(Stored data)
★ ★ ★
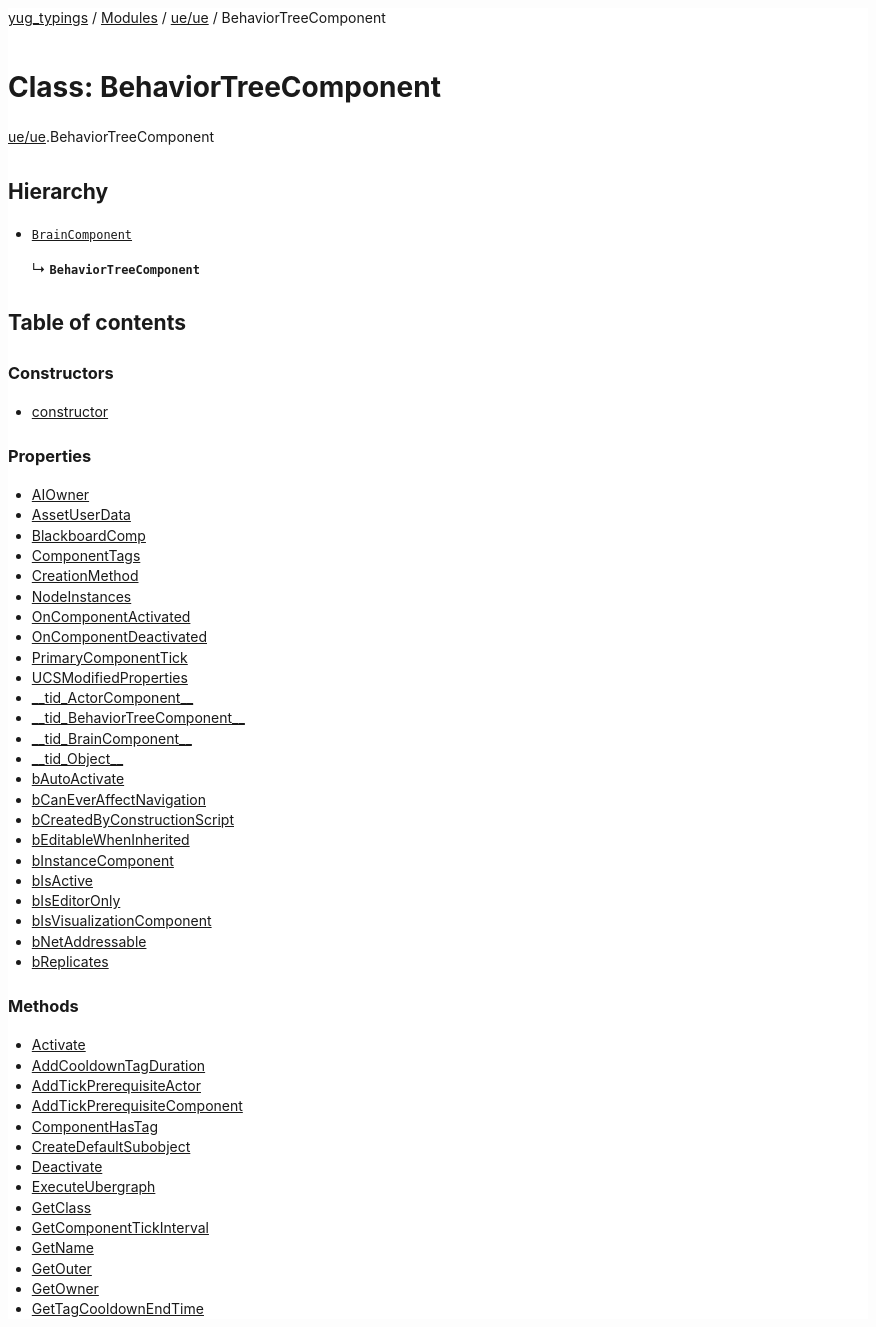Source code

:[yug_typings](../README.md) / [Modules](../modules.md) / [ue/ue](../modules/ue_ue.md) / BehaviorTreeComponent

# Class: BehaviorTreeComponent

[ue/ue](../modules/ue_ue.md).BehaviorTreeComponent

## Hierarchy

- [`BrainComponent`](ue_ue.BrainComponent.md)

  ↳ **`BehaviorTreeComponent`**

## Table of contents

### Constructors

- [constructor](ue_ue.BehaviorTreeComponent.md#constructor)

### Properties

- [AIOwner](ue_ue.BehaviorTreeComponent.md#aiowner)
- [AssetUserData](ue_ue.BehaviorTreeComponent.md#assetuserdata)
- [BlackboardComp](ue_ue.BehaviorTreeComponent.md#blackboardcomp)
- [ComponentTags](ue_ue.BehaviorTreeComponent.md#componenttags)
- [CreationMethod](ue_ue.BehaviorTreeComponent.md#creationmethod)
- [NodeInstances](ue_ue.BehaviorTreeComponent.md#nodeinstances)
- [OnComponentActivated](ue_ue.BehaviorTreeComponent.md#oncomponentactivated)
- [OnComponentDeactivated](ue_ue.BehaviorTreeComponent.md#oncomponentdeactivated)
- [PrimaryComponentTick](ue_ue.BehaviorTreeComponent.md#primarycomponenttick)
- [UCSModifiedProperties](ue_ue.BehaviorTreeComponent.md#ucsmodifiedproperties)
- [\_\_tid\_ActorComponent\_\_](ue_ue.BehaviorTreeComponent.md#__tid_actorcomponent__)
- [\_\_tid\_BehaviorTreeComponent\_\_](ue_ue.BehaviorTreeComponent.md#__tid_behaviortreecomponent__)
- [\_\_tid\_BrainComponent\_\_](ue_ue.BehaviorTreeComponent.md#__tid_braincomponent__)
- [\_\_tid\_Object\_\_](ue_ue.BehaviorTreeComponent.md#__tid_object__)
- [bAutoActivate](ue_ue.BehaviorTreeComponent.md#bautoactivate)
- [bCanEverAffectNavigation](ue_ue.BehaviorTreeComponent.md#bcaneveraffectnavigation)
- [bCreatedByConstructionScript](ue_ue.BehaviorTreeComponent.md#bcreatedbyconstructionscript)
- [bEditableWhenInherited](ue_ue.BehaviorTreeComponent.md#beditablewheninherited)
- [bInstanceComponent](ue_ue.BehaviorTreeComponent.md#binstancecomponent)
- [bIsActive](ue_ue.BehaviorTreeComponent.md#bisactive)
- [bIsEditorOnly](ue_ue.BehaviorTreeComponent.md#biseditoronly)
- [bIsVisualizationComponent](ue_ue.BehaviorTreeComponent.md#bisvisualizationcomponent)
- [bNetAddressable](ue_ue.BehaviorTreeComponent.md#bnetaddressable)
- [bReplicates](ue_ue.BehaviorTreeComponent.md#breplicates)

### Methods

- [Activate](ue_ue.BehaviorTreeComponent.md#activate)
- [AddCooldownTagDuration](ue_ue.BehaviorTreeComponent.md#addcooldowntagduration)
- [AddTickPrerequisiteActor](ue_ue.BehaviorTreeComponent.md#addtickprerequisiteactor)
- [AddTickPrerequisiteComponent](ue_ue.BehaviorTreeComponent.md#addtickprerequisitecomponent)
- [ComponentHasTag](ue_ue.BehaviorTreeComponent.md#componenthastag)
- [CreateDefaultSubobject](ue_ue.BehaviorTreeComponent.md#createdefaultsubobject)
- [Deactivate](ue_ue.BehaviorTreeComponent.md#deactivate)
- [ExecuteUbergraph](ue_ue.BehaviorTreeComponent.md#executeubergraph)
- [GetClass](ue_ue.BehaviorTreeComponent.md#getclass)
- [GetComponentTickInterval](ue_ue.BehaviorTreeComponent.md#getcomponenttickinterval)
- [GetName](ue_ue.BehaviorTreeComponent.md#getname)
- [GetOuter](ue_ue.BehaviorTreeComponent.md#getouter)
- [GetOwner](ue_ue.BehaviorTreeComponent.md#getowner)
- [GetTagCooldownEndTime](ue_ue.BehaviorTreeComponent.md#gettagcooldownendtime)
★ ★ ★
▶ Your instructions: The answer must consist of the lines from the one with "- [bReplicates](ue_ue.BehaviorTreeComponent.md#breplicates)" through the final line of the entries above, exactly as they are, and nothing else.

▶ Answer box:
- [bReplicates](ue_ue.BehaviorTreeComponent.md#breplicates)

### Methods

- [Activate](ue_ue.BehaviorTreeComponent.md#activate)
- [AddCooldownTagDuration](ue_ue.BehaviorTreeComponent.md#addcooldowntagduration)
- [AddTickPrerequisiteActor](ue_ue.BehaviorTreeComponent.md#addtickprerequisiteactor)
- [AddTickPrerequisiteComponent](ue_ue.BehaviorTreeComponent.md#addtickprerequisitecomponent)
- [ComponentHasTag](ue_ue.BehaviorTreeComponent.md#componenthastag)
- [CreateDefaultSubobject](ue_ue.BehaviorTreeComponent.md#createdefaultsubobject)
- [Deactivate](ue_ue.BehaviorTreeComponent.md#deactivate)
- [ExecuteUbergraph](ue_ue.BehaviorTreeComponent.md#executeubergraph)
- [GetClass](ue_ue.BehaviorTreeComponent.md#getclass)
- [GetComponentTickInterval](ue_ue.BehaviorTreeComponent.md#getcomponenttickinterval)
- [GetName](ue_ue.BehaviorTreeComponent.md#getname)
- [GetOuter](ue_ue.BehaviorTreeComponent.md#getouter)
- [GetOwner](ue_ue.BehaviorTreeComponent.md#getowner)
- [GetTagCooldownEndTime](ue_ue.BehaviorTreeComponent.md#gettagcooldownendtime)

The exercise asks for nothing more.